Bu düzenlemelere göre;  Kabahatler Kanunu’nun, idarî yaptırım kararlarına karşı kanun yoluna ilişkin hükümlerinin, diğer kanunlarda aksine hüküm bulunmaması halinde uygulanacağı; diğer kanunlarda görevli mahkemenin gösterilmesi durumunda ise uygulanmayacağı anlaşılmaktadır.

Görev kuralları kamu düzenine ilişkin olduğundan, görev konusunda taraflar için bir müktesep hak doğmayacağı; bu nedenle, yeni bir yasayla kabul edilen görev kurallarının, geçmişe de etkili olacağı, bilinen bir genel hukuk ilkesidir.

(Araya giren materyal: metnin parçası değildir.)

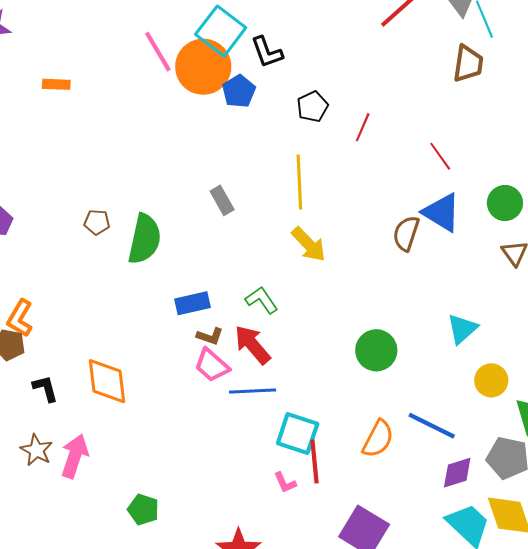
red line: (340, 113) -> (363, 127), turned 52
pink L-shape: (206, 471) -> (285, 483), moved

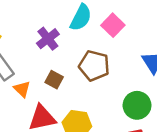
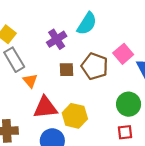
pink square: (113, 25) -> (123, 54), moved
brown square: (54, 80) -> (67, 70), moved, turned -35

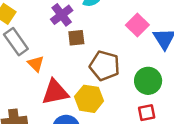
brown pentagon: (95, 66) -> (105, 66), moved
brown square: (67, 70) -> (76, 38), moved

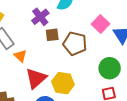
brown pentagon: (105, 66) -> (75, 44), moved
red triangle: (55, 92) -> (36, 78), turned -30

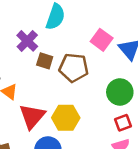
brown square: (52, 35) -> (45, 61), turned 32

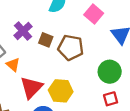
pink square: (102, 40) -> (94, 14), moved
purple cross: (27, 41) -> (23, 31), moved

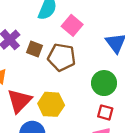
pink square: (94, 14) -> (72, 25), moved
red square: (111, 99) -> (105, 112), turned 32

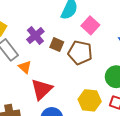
yellow hexagon: (51, 104) -> (90, 100), moved

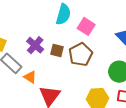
brown pentagon: (80, 53) -> (81, 54), turned -30

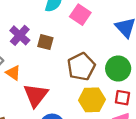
brown pentagon: (81, 54) -> (81, 67), moved

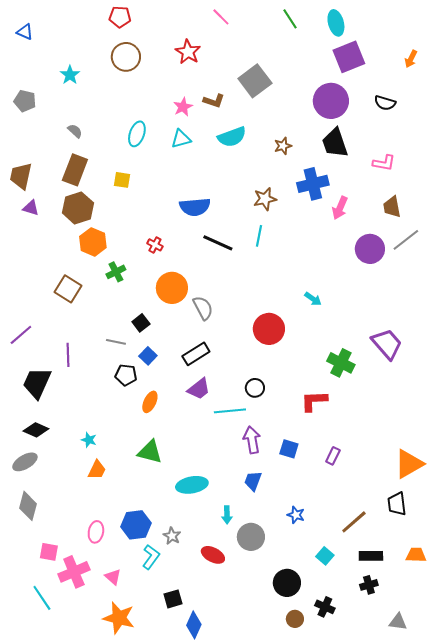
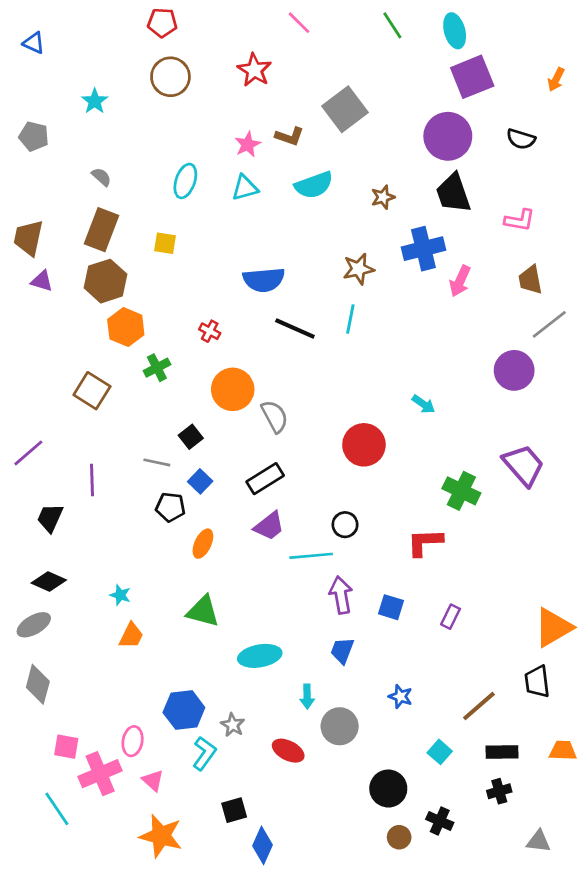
purple circle: (370, 249) -> (514, 370), moved
black trapezoid: (37, 383) -> (50, 518), size x0.7
pink ellipse: (96, 532) -> (133, 741), moved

Davanın açıldığı andaki kurallara göre görevli olan mahkeme, yeni bir yasa ile görevsiz hale gelmiş ise, (davanın açıldığı anda görevli olan ve fakat yeni yasaya göre görevsiz hale gelen) mahkemenin görevsizlik kararı vermesi gerekeceği; ancak, yeni yasadaki görev kuralının, değişikliğin yürürlüğe girmesinden sonra açılacak davalarda uygulanacağına dair intikal hükümlerinin varlığı halinde, mahkemece görevsizlik kararı verilemeyeceği açıktır.

 Diğer taraftan, dava görevsiz mahkemede açılmış, bu sırada yapılan bir kanun değişikliği ile görevsiz mahkeme o dava için görevli hale gelmiş ise, mahkeme, artık görevsizlik kararı veremeyip (yeni kanuna göre görevli hale geldiği için) davaya bakmaya devam etmesi gerekir.

İncelenen uyuşmazlıkta, öngörülen idari para cezasının, 5326 sayılı Kanun’un 16. maddesinde belirtilen idari yaptırım türlerinden biri olduğu, 4925 sayılı Karayolu Taşıma Kanunu’nda da idari para cezasına itiraz konusunda görevli mahkemenin gösterilmediği anlaşılmıştır. Bu durumda, Kabahatler Kanunu’nun 5560 sayılı Kanun’la değişik 3. maddesinde belirtildiği üzere, idari yaptırım kararlarına karşı kanun yoluna ilişkin hükümlerinin, diğer kanunlarda aksine hüküm bulunmaması halinde uygulanacağı nedeniyle, görevli mahkemenin belirlenmesinde 5326 sayılı Yasa hükümleri dikkate alınacağından, idari para cezasına karşı açılan davanın görüm ve çözümünde, anılan Kanunun 27. maddesinin (1) numaralı bendi uyarınca adli yargı yerinin görevli olduğu sonucuna varılmıştır.

Açıklanan nedenlerle, Sulh Ceza Mahkemesince verilen görevsizlik kararının kaldırılması gerekmiştir.

 S O N U Ç : Davanın çözümünde ADLİ YARGININ görevli olduğuna, bu nedenle Ankara 1. Sulh Ceza Mahkemesi’nce verilen 15.11.2007 gün ve Müt. No: 2007/1194 sayılı GÖREVSİZLİK KARARININ KALDIRILMASINA, 04.07.2011 gününde OYBİRLİĞİ İLE KESİN OLARAK karar verildi.